Personal information
- Born: February 9, 1986 (age 40) Memphis, Tennessee, U.S.
- Nationality: American / Israeli
- Listed height: 1.91 m (6 ft 3 in)
- Listed weight: 88 kg (194 lb)

Career information
- High school: Trezevant (Memphis, Tennessee)
- College: Northwest Mississippi CC (2004–2006); Arkansas State (2006–2008);
- NBA draft: 2008: undrafted
- Playing career: 2008–2025
- Position: Shooting guard
- Coaching career: 2025–present

Career history

Playing
- 2008–2009: Verviers-Pepinster
- 2009–2010: Liège
- 2010–2012: Barak Netanya
- 2012–2013: Varese
- 2013: Hapoel Gilboa Galil
- 2013–2014: Varese
- 2014–2015: Scandone Avellino
- 2015–2016: Brindisi
- 2016–2018: Hapoel Tel Aviv
- 2018–2020: Brindisi
- 2020–2021: Fortitudo Bologna
- 2021–2022: Trieste
- 2022–2023: Treviso Basket
- 2023: Fortitudo Bologna
- 2023–2024: Bnei Herzliya

Coaching
- 2025–present: Unity School

Career highlights
- LBA Top Scorer (2020); Israeli League Sixth Man of the Year (2018); Israeli League Top Scorer (2012); 3× Israeli League All-Star (2011, 2012, 2018);

= Adrian Banks =

American-Israeli former basketball player and coach (born 1986)

Adrian Gerard Banks (אדריאן ג'רארד בנקס; born February 9, 1986) is an American-Israeli former professional basketball player and current coach for Unity School. He played college basketball for Northwest Mississippi Community College and Arkansas State University. He was the 2011–12 top scorer in the Israel Basketball Premier League.

==Coaching career==
In 2025, Banks began his coaching career at Unity School.

==Personal life==
Banks married his American-Jewish girlfriend, Rachel Colburn. On April 24, 2017, Banks received an Israeli passport.

==College career==
Banks played junior college basketball at Northwest Mississippi Community College before moving to Arkansas State University, where he became the seventh player in the history of college to score more than 1,000 points.

==Professional career==
Banks moved to Belgium in 2008, signing his first professional contract in 2008, signing with Pepinster, where he played 31 games, averaging 16.8 points and 2.2 rebounds per game.

The following year, he moved to Liège where he played in EuroChallenge.

In 2010, he moved to Israeli side Barak Netanya. He closed the year as the top scorer of the League with more than 21.5 points (49.4% two, 35.2% from three, 82.5% for free) and 3.2 assists per game, and he won the dunk contest at the 2012 All Star game.
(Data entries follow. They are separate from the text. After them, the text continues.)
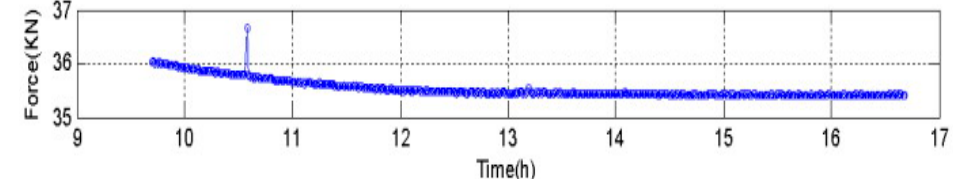
Figure 9. The pretightening force of the bolt when the initial force is 30% of the yield strength and the excitation frequency is 6 Hz.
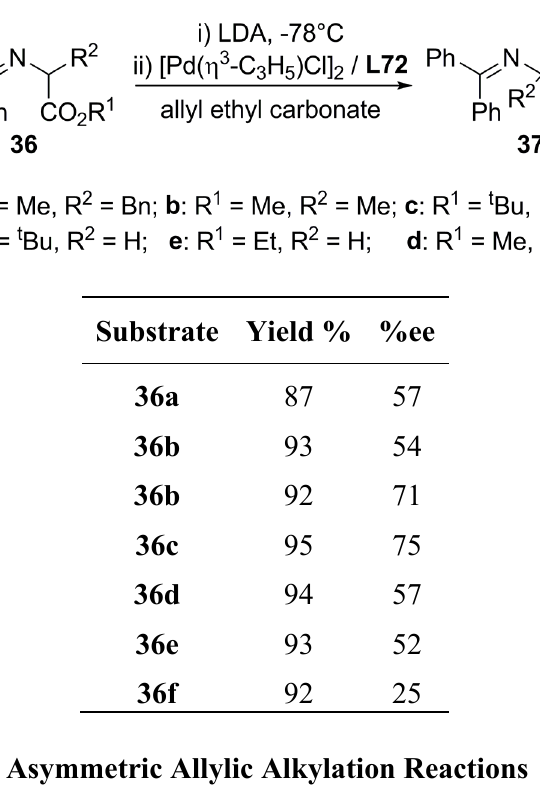
Table 5. Palladium-catalysed asymmetric allylation of different aminoesters with ligand L72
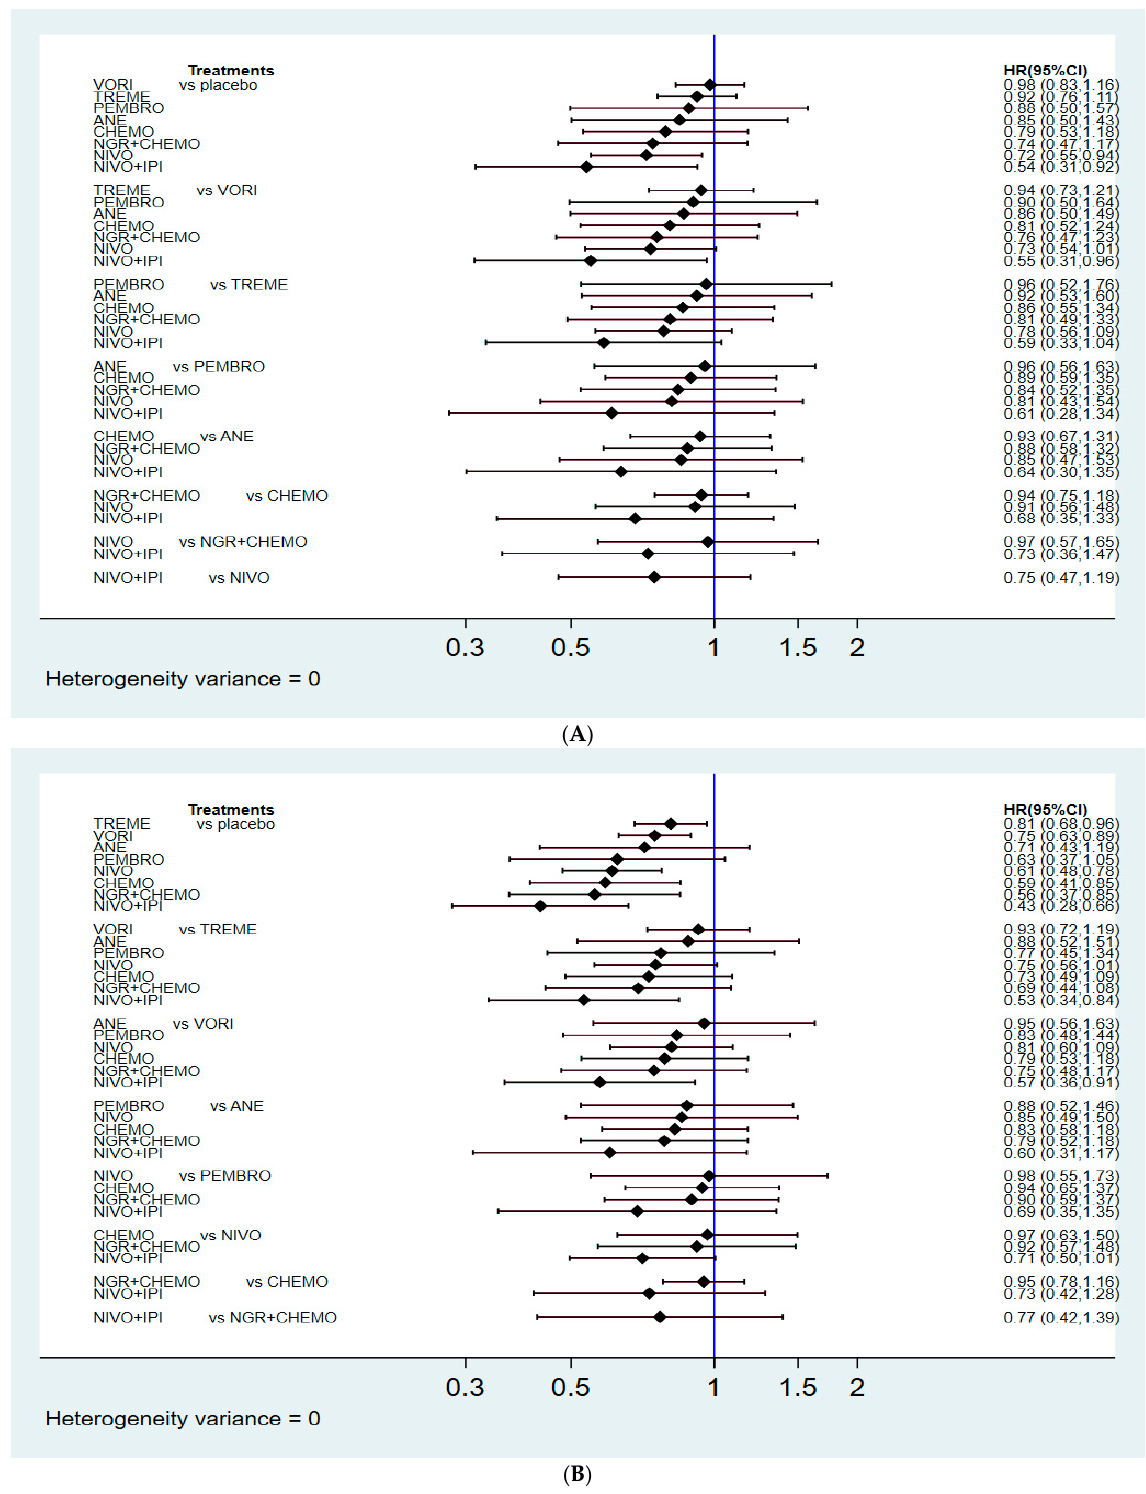
Figure 3. Summary of effect sizes based on pairwise comparisons. ( A ) Hazard ratios for overall survival (OS); ( B ) Hazard ratio for progression-free survival (PFS). The SUCRA rankings are shown in Figure 4A, indicating that nivolumab plus ip- ilimumab was associated with the best ranking for OS (SUCRA: 90.8%), followed by nivolumab (SUCRA: 69.8%), NGR-hTNF plus CTX (SUCRA: 66.4%), CTX (SUCRA:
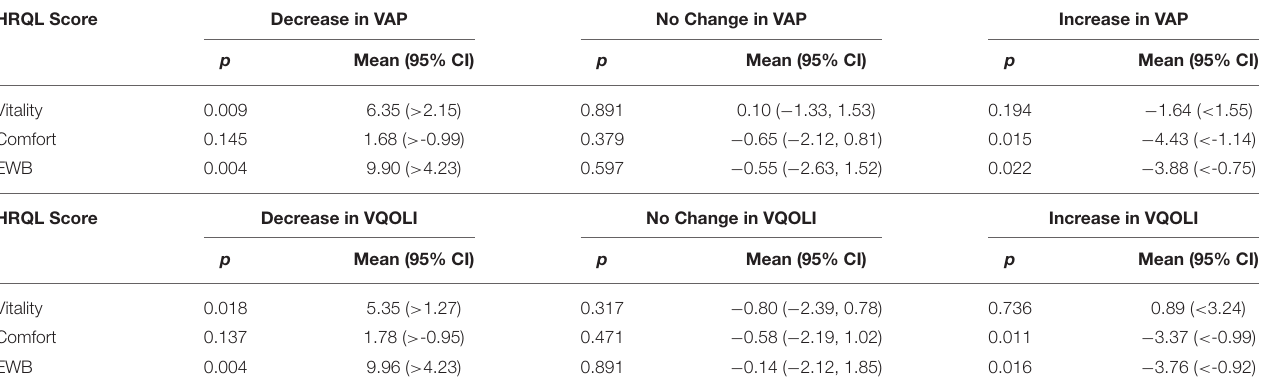
Values represent mean (and 95% confidence intervals) change in HRQL domain score, along with the associated P values.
He was the 2011–12 top scorer in the Israel Basketball Premier League.

On July 25, 2012, Banks signed a one-year contract with Cimberio Varese. In Italy he won the regular season with his team and led the team to the playoffs.

In August 2013, he signed with Hapoel Gilboa Galil. He was waived on November 8, 2013. On November 22, he returned to Cimberio Varese signing a contract for the rest of the season.

On July 1, 2014, he signed with Sidigas Avellino.

The next year, in July 2015, Banks joined fellow Serie A side Enel Brindisi. On March 6, 2016, Banks recorded a career-high 33 points, shooting 12-of-18 from the field, along with three rebounds and four assists in an 81–76 win over Pesaro.

On August 2, 2016, Banks returned for a third stint in Israel, signing a two-year deal with Hapoel Tel Aviv. In his second season with the team, Banks helped Hapoel reach the 2018 Israeli League Final Four, where they eventually lost to Maccabi Tel Aviv. In 38 games played during the 2017–18 season, Banks averaged 11.3 points, 2.3 rebounds, and 1.9 assists per game. On June 8, 2018, Banks was named 2018 Israeli League Sixth Man of the Year.

On July 17, 2018, Banks returned to Enel Brindisi for a second stint, signing a two-year deal. In September 2018, he was named team captain for the 2018–19 season. On June 11, 2020, he signed with Fortitudo Bologna.

Fortitudo Bologna and Banks mutually consented to part ways and on June 14, 2021, Fortitudo announced his release. On July 14 he signed with Pallacanestro Trieste.

On July 8, 2022, he has signed with Treviso Basket of the Lega Basket Serie A (LBA).

On November 11, 2023, he signed with Bnei Herzliya of the Israeli Basketball Premier League.

==Personal life==
Banks married his American-Jewish girlfriend, Rachel Colburn. On April 24, 2017, Banks received an Israeli passport.